02:15 It's too expensive. Yeah, it really is. And the other thing is, well we went to a place here, which I didn't think was that great, but it was interesting and cheap. It was a relatively, it was in San Francisco called Choo Choo. Oh yeah, the bistro we went to together. Yeah, that, you know, even that, I don't know, I'm having mixed feelings about some of the trends going on. The night before I was taken to dinner by the people at NetSuite, the CEO, there's a good friend of mine who likes to go out once in a while with some of his staff and I got invited. And so we went to,
03:00 They just awarded two stars, a Michelin place called Qua, C-O-I, it's pronounced Qua in San Francisco, and it's like 11 courses of like a tablespoon of this and a tablespoon of that. Who wants that? Just give me a burger. Yeah, it's like it's interesting like five or six or seven or eight years ago or ten years ago sort of thing because you know people were starting to get into cooking they're looking for new ideas and but it's it's it's so tired that I really wonder about you know even the molecular gastronomy that's going on here and there where the guys are doing it. I was hanging out with Dave Matthews came over Friday night
03:42 Dave Matthews band? No, Dave the inventor. Oh, Dave the inventor. And he was talking about this molecular stuff where they take a certain type of food but they'll change the way it looks, the texture, the taste, so you think it's something else and they maybe even change the smell and then you eat it and it completely messes with your head? Yeah, yeah, well this was all perfected by the guy out in Spain in the Costa Brava, a place called El Bulli. He has a number of protégés around the world. I ate at one of his places in Sao Paulo called Dom, D-O-M, which is actually quite, it was good. The thing is, the guy in Brazil was at least serving,
04:25 You know he was he wasn't it wasn't like a teaspoon of this and a tablespoon of that It was like entire meals that were done this way where you think you're eating one thing That's actually another this this the meat the sauce that you normally find you know that some meat sauces and the rich brown sauce is actually Chocolate you know kind of thing that's that's weird where you think you're gonna sink your teeth into one thing and it turns out to be another yeah Yeah, but you know again, I mean this is interesting, but is it really? Dude, we're going back to home grown vegetables because that's all that's going to be available if you want something that's not genetically modified. Yeah, that and then there's now there's some word out that you know aspartame. Aspartame. Aspartame.
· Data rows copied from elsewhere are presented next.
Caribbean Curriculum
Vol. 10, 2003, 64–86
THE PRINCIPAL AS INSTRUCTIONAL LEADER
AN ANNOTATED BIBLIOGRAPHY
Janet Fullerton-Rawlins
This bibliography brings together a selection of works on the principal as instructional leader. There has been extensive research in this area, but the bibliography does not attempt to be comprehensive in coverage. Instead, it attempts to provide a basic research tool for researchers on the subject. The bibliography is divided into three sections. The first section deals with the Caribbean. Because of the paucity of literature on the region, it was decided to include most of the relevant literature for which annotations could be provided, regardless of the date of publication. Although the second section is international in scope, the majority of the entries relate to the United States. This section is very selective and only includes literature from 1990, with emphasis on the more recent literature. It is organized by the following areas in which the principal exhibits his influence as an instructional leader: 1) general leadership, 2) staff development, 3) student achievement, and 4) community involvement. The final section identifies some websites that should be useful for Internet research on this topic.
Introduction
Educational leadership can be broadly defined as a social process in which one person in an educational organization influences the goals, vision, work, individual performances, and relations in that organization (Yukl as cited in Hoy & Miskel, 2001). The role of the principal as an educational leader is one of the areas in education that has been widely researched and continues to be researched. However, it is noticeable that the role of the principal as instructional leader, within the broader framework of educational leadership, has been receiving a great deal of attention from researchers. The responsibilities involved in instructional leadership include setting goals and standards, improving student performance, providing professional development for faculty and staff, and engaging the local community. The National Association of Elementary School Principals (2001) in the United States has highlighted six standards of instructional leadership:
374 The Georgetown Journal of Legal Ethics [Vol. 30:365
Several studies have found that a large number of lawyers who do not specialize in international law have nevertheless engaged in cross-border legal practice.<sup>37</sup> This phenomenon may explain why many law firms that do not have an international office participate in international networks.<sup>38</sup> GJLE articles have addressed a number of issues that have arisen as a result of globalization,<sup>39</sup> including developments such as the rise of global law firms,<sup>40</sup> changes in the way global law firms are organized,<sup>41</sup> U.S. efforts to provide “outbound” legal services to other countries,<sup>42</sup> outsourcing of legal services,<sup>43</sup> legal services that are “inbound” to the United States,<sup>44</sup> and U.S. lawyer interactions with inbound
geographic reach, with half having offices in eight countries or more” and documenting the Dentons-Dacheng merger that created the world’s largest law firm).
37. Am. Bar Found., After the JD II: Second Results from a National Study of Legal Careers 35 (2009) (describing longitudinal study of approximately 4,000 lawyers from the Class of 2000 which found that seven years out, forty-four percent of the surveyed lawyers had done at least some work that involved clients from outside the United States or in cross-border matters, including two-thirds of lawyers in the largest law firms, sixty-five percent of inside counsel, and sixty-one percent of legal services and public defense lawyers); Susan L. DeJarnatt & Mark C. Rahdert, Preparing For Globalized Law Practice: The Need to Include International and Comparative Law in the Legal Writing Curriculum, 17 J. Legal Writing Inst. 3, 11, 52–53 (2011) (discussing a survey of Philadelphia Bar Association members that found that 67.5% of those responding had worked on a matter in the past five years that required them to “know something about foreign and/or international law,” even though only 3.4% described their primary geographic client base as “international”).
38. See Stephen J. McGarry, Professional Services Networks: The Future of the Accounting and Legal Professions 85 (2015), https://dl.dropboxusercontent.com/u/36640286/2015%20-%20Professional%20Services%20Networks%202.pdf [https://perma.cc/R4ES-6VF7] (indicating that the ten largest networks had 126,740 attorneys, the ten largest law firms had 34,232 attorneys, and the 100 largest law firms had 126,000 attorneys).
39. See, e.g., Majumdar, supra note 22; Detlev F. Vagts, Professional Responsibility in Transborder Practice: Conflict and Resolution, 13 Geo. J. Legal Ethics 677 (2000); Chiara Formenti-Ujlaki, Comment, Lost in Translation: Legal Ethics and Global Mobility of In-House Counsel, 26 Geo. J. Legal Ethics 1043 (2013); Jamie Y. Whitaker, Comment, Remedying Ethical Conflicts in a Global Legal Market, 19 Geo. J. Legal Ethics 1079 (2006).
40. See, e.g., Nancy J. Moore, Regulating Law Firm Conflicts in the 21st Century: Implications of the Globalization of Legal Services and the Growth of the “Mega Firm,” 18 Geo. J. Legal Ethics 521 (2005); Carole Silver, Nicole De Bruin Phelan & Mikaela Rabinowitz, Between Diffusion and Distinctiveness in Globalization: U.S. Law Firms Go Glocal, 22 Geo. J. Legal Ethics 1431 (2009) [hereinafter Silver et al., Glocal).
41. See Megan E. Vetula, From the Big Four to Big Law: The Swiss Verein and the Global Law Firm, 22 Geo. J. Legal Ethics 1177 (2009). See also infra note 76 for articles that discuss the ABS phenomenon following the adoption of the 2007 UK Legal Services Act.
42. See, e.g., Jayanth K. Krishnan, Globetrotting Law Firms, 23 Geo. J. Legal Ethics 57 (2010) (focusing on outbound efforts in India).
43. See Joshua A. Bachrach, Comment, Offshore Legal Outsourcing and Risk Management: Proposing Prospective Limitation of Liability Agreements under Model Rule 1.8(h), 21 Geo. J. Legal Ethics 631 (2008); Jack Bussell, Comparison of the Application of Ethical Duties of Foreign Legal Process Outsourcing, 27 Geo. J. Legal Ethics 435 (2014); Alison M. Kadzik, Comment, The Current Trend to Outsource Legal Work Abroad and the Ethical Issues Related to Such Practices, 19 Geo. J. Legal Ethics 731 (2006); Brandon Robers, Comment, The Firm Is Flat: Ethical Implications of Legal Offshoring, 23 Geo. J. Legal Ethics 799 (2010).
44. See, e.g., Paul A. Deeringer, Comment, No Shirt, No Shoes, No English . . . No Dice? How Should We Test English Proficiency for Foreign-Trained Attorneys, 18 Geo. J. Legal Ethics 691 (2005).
05:09 The stuff done by your buddy... Rumsfeld. Is potentially the cause of a lot of this early onset Parkinson's. And obesity and heart disease and all kinds of bad stuff. So anyway, so this is the kind of stuff we'll be talking about today ladies and gentlemen if you're... Wait, click! I just heard everyone tune out. Don't blame them. Hey, who's our executive producer for episode 176, John? We have three executive producers and two associates. Okay, let's rock it. So at the top of the list though has to be, only goes by the letter CB from Tokyo.